Although the diamond norm can be efficiently computed via semidefinite programming, it is in general difficult to obtain analytical expressions and those are known only for a few particular cases.^[2][3]

The diamond norm is the trace norm of the output of a trivial extension of a linear map, maximized over all possible inputs with trace norm at most one. More precisely, let ${\displaystyle \Phi :M_{n}(\mathbb {C} )\to M_{m}(\mathbb {C} )}$ be a linear transformation, where ${\displaystyle M_{n}(\mathbb {C} )}$ denotes the ${\displaystyle n\times n}$ complex matrices, let ${\displaystyle \mathbb {1} _{n}:M_{n}(\mathbb {C} )\to M_{n}(\mathbb {C} )}$ be the identity map on ${\displaystyle n\times n}$ matrices, and ${\displaystyle X\in M_{n^{2}}(\mathbb {C} )}$. Then the diamond norm of ${\displaystyle \Phi }$ is given by^[2]

${\displaystyle \|\Phi \|_{\diamond }:=\max _{X;\|X\|_{1}\leq 1}\|(\Phi \otimes \mathbb {1} _{n})X\|_{1},}$

where ${\displaystyle \|\cdot \|_{1}}$ denotes the trace norm.

The diamond norm induces the diamond distance, which in the particular case of completely positive, trace non-increasing maps ${\displaystyle {\mathcal {E}},{\mathcal {F}}}$ is given by

${\displaystyle d_{\diamond }({\mathcal {E}},{\mathcal {F}}):=\|{\mathcal {E}}-{\mathcal {F}}\|_{\diamond }=\max _{\rho }\|({\mathcal {E}}\otimes \mathbb {1} _{n})\rho -({\mathcal {F}}\otimes \mathbb {1} _{n})\rho \|_{1},}$

where the maximization is done over all density matrices ${\displaystyle \rho }$ of dimension ${\displaystyle n^{2}}$.

In the task of single-shot discrimination of quantum channels, an agent is given one of the channels ${\displaystyle {\mathcal {E}},{\mathcal {F}}}$ with probabilities p and 1-p, respectively, and attempts to guess which channel they received by preparing a state ${\displaystyle \rho }$, passing it through the unknown channel, and making a measurement on the resulting state.

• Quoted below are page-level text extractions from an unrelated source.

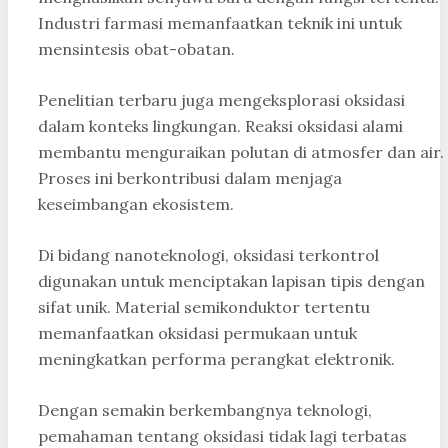
Industri farmasi memanfaatkan teknik ini untuk
mensintesis obat-obatan.
Penelitian terbaru juga mengeksplorasi oksidasi
dalam konteks lingkungan. Reaksi oksidasi alami
membantu menguraikan polutan di atmosfer dan air.
Proses ini berkontribusi dalam menjaga
keseimbangan ekosistem.
Di bidang nanoteknologi, oksidasi terkontrol
digunakan untuk menciptakan lapisan tipis dengan
sifat unik. Material semikonduktor tertentu
memanfaatkan oksidasi permukaan untuk
meningkatkan performa perangkat elektronik.
Dengan semakin berkembangnya teknologi,
pemahaman tentang oksidasi tidak lagi terbatas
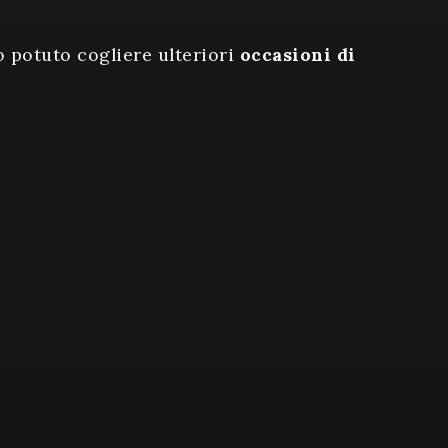
 potuto cogliere ulteriori
occasioni di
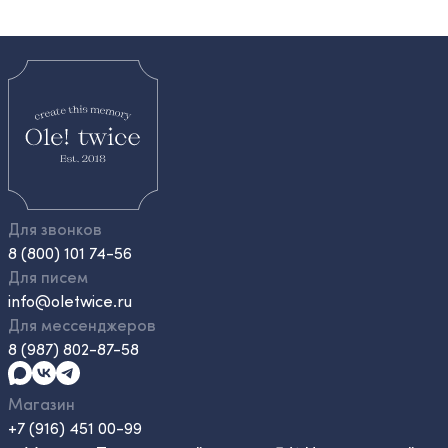
Для звонков
8 (800) 101 74-56
Для писем
info@oletwice.ru
Для мессенджеров
8 (987) 802-87-58
Магазин
+7 (916) 451 00-99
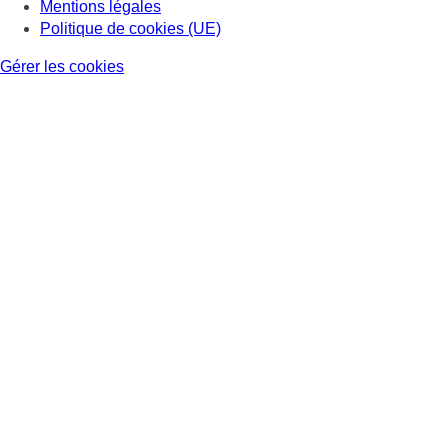
Mentions légales
Politique de cookies (UE)
Gérer les cookies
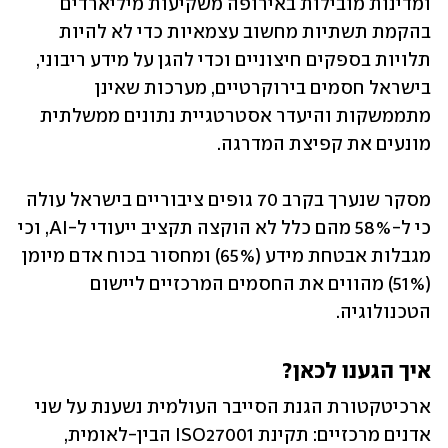
ומדינות מובילות באירופה משקיעות מיליארדים 
בהקמת תשתיות מחשוב עצמאיות כדי לא להיות 
תלויות בספקים חיצוניים וכדי להגן על מידע ריבוני, 
בישראל חסמים בירוקרטיים, מערכות שאינן 
מתממשקות והיעדר אסטרטגיית נתונים ממשלתית 
מונעים את קפיצת המדרגה. 
מסקר שנערך בקרב 70 גופים ציבוריים בישראל עולה 
כי ל-58% מהם כלל לא הוקצה תקציב ייעודי ל-AI, וכי 
מגבלות אבטחת מידע (65%) ומחסור בכוח אדם מיומן 
(51%) מהווים את החסמים המרכזיים ליישום 
הטכנולוגיה.
איך הגענו לכאן?
ארכיטקטורת הגנת הסייבר העולמית נשענת על שני 
אדנים מרכזיים: תקינת ISO27001 הבין-לאומית, 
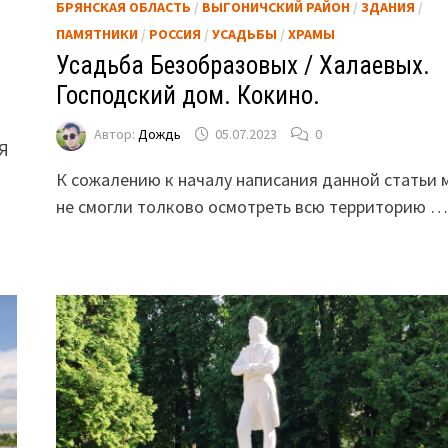
БРЯНСКАЯ ОБЛАСТЬ
/
ВЫГОНИЧСКИЙ РАЙОН
/
ЗДАНИЯ
/
ПАМЯТНИКИ
/
РОССИЯ
/
УСАДЬБЫ
/
ХРАМЫ
Усадьба Безобразовых / Халаевых.
Господский дом. Кокино.
Автор:
Дождь
05.07.2023
0
«Я
К сожалению к началу написания данной статьи 
не смогли толково осмотреть всю территорию …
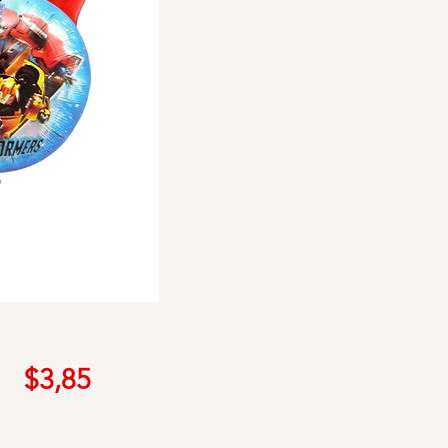
Precio
$3,85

The maximal probability that the agent guesses correctly is given by

${\displaystyle p_{\text{succ}}={\frac {1}{2}}+{\frac {1}{2}}\|p{\mathcal {E}}-(1-p){\mathcal {F}}\|_{\diamond }}$

The diamond norm can be efficiently calculated via semidefinite programming. Let ${\displaystyle \Phi :A\to B}$ be a linear map, as before, and ${\displaystyle J(\Phi )\in A\otimes B}$ its Choi state, defined as

${\displaystyle J(\Phi ):=\sum _{ij}|i\rangle \langle j|\otimes \Phi (|i\rangle \langle j|)}$.

The diamond norm of ${\displaystyle \Phi }$ is then given by the solution of the following semidefinite programming problem:^[4]

${\displaystyle {\begin{aligned}\min \quad &{\frac {1}{2}}\|\operatorname {tr} _{B}Y_{0}\|_{\infty }+{\frac {1}{2}}\|\operatorname {tr} _{B}Y_{1}\|_{\infty }\\{\text{subject to}}\quad &{\begin{pmatrix}Y_{0}&-J(\Phi )\\-J(\Phi )^{\dagger }&Y_{1}\end{pmatrix}}\geq 0\\\end{aligned}}}$

where ${\displaystyle Y_{0},Y_{1}\in A\otimes B}$ are Hermitian matrices and ${\displaystyle \|\cdot \|_{\infty }}$ is the usual spectral norm.